A huge flock of birds thought they were making a splash-down in water Monday morning, but instead crash landed on hard ground at Dugway Proving Ground.
As many as 5,000 birds hit the ground, and about a third of them died from the impact.
A group of Eared Grebes, a kind of migratory water fowl also known as Black-necked Grebes, stage at the Great Salt Lake. They are currently at the peak of their migration season. These waterfowl were looking for water and were fooled by the snowstorm. Because of the birds’ body structure, they cannot take off without water.

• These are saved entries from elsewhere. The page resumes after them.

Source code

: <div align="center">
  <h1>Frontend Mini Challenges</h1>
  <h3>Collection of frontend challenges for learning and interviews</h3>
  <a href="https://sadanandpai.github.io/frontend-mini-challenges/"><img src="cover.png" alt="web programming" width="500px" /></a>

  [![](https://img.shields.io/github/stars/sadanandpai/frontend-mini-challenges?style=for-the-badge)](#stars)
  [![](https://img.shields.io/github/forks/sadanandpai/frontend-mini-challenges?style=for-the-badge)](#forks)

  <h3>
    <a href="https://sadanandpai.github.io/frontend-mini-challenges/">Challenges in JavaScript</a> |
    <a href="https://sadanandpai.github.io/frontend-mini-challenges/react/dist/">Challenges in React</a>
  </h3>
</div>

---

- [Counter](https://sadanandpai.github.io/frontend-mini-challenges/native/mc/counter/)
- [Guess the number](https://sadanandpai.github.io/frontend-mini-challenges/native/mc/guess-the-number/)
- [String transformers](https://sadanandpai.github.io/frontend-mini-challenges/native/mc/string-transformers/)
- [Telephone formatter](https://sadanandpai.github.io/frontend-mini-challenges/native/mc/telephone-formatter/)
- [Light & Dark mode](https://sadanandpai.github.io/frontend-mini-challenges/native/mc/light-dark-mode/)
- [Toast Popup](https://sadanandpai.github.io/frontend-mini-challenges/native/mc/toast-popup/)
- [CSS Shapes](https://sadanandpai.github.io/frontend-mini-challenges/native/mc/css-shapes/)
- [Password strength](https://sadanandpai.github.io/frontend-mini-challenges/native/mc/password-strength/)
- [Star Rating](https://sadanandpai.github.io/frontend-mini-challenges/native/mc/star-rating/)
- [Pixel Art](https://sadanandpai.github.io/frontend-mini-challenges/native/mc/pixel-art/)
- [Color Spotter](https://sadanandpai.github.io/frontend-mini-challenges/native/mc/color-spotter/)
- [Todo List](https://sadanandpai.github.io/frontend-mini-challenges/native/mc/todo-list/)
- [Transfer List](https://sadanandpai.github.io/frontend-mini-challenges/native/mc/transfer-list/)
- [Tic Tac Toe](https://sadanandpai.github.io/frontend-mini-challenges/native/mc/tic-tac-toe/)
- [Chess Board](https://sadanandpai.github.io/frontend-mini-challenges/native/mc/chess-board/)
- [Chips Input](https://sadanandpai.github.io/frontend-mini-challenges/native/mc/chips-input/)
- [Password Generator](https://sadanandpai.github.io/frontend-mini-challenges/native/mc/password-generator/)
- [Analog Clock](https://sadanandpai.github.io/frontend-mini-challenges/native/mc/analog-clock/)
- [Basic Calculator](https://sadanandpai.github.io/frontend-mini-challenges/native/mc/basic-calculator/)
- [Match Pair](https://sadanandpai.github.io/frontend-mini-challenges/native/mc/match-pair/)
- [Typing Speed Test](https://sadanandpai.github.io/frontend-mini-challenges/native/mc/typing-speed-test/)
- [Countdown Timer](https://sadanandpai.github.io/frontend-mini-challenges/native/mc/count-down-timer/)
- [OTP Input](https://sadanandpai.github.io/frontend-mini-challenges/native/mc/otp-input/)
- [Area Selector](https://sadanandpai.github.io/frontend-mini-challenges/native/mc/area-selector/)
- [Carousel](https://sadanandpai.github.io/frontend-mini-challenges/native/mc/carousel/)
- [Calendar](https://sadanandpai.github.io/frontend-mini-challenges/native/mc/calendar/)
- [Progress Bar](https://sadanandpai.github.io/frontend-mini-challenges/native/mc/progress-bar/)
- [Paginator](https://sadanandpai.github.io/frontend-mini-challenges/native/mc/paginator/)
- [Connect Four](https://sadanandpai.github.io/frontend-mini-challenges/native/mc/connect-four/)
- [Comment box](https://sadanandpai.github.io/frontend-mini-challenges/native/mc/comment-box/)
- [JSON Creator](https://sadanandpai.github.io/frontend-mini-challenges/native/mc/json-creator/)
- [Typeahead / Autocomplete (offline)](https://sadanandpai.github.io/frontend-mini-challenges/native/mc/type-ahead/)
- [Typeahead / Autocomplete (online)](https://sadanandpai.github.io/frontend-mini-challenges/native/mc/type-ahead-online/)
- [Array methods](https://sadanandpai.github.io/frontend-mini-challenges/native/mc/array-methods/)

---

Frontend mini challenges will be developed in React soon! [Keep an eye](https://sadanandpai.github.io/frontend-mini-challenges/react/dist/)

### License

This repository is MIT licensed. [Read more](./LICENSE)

The challenge has not only been to clean up the area, but to rescue whatever birds can be rescued. Many have broken wings and legs. So far, approximately 2,000 birds have been rescued.
"We want to save as many as we can, responsibly collect them, handle them and release them,” said Robbie Knight with Dugway Proving Ground. The surviving birds are being transported as quickly as possible to the nearest water, which is a smaller pond on base.
From there, biologists say it'll take the birds, which still got soaked in the ordeal, about 24 to 48 hours to dry off to their normal state, preen and take flight again.
Dugway’s Environmental Programs Office, along with the Utah Division of Wildlife Resources and the U.S. Fish and Wildlife Services. are working together to save the birds.
"Whether they want to land on a wet asphalt surface that looks a lot like a lake, or the weather just pushes them to the ground, whatever pushes them down, they end up in large numbers on the ground,” Knight said.
The birds that did not survive will be picked and transported later. To report sightings of birds, call 435-831-3448.
Experts said such an incident is not that unusual Scientists say it happens perhaps every couple of years somewhere in the state.
In December 2011, thousands of migratory birds were killed or injured after apparently mistaking a Wal-Mart parking lot in Cedar City, a football field and other snow-covered areas in southern Utah as bodies of water. They plummeted to the ground and crashed. More than 3,000 birds were rescued, but as many as 1,500 died.